Babies who are breastfed have a smaller chance of:

  • Developing eczema.
  • Getting ear, chest and tummy bugs and having to go to hospital as a result.
  • Being fussy about new foods.
  • Being constipated.
  • Being obese and developing diabetes when they are older.

There are advantages for mums who breastfeed too:

  • Breastfeeding lowers the risk of breast and ovarian cancer.
  • Breastfeeding naturally uses up about 500 extra calories a day so mums who breastfeed often find it easier to lose their pregnancy weight
  • It saves money - formula feeding can cost as much as £45 a month.
  • It's a lot less hassle - there is no need to clean and sterilise bottles, boil kettles and wait for the milk to cool every few hours during the day and night.

So, there's lots of good reasons to give it a go!

Formula milk

Formula milk is made from a combination of cow’s milk and other added ingredients, but it doesn’t contain the ingredients that only your body can make to protect your baby.

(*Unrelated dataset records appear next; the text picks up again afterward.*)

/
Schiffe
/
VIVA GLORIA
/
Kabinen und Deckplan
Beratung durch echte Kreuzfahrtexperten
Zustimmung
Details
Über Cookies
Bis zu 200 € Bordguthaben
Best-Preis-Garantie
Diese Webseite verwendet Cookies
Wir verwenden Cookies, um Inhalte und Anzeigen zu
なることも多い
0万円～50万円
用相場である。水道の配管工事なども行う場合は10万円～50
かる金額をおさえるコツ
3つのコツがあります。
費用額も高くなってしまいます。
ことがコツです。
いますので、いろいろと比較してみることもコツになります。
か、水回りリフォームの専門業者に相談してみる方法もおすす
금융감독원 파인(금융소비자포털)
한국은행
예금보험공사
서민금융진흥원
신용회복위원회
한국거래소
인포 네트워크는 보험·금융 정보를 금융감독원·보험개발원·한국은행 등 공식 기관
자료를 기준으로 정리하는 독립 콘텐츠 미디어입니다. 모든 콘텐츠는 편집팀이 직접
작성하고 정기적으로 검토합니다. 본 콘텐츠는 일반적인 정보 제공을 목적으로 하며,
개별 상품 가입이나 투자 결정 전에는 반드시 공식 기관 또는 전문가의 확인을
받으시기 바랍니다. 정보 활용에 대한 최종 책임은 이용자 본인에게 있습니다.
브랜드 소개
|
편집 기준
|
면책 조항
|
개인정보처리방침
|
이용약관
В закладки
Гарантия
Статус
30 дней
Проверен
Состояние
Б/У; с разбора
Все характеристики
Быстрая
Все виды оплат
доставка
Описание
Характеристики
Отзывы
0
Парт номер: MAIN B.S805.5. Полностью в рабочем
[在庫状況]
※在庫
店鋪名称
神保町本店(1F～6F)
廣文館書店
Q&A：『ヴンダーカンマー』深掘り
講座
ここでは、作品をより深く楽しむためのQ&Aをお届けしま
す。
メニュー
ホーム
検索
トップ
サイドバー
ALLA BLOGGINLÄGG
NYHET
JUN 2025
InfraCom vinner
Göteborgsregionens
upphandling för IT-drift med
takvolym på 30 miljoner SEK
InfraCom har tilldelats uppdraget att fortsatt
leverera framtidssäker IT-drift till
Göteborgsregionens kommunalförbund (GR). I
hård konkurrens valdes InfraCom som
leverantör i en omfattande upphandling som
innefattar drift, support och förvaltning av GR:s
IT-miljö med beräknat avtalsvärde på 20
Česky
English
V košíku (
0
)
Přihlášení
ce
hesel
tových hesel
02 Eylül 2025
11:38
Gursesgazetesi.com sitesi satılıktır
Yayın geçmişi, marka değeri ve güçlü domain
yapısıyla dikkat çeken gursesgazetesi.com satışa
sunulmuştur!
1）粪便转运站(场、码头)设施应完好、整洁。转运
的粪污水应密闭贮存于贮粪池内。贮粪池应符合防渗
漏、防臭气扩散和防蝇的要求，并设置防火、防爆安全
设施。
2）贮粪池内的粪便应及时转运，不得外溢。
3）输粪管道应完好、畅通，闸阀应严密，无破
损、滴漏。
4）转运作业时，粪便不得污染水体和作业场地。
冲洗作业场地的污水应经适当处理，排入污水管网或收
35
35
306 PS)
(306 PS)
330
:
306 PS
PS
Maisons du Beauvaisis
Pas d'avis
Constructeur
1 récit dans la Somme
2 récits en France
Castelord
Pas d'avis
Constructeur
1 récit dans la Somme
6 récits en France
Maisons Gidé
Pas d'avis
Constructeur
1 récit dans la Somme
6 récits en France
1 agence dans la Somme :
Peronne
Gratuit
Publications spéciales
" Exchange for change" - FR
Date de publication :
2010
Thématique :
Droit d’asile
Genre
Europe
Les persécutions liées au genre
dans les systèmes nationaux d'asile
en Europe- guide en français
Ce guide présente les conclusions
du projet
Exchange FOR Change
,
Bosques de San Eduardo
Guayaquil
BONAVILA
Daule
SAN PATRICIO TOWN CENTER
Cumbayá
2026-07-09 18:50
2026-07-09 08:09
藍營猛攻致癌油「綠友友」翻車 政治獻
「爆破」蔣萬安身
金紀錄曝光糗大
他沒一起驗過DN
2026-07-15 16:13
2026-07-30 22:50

In fact, despite years of effort and lots of money spent trying to unlock the secret of mum’s milk, formula milk still hasn’t come close.

Getting started

Almost all women are physically able to breastfeed, but just as with any new skill it can take both you and your baby a little while to get the hang of it. Most problems can be overcome with some help in finding the right way of holding and feeding your baby.

If you are starting to breastfeed and are feeling overwhelmed, remember that after about six weeks most babies feed less often, take less time to feed and have usually settled into a pattern, so it does get a lot easier.

If you want someone else to help out with the feeding sometimes, you can express your milk and if you find that you’re still struggling with breastfeeding there is lots of help available.

Getting help

  • Always talk to your health visitor or midwife if you are having any difficulties.
  • Call the National Breastfeeding helpline on 0300 100 0212. Lines are open 9.30am -9.30pm.
  • Breastfeeding groups can be a great source of support, allowing you to talk through the ups and downs of breastfeeding with other mums experiencing the same thing.
  • No problem is too small. If something is worrying you, the chances are that other mothers will have felt the same way!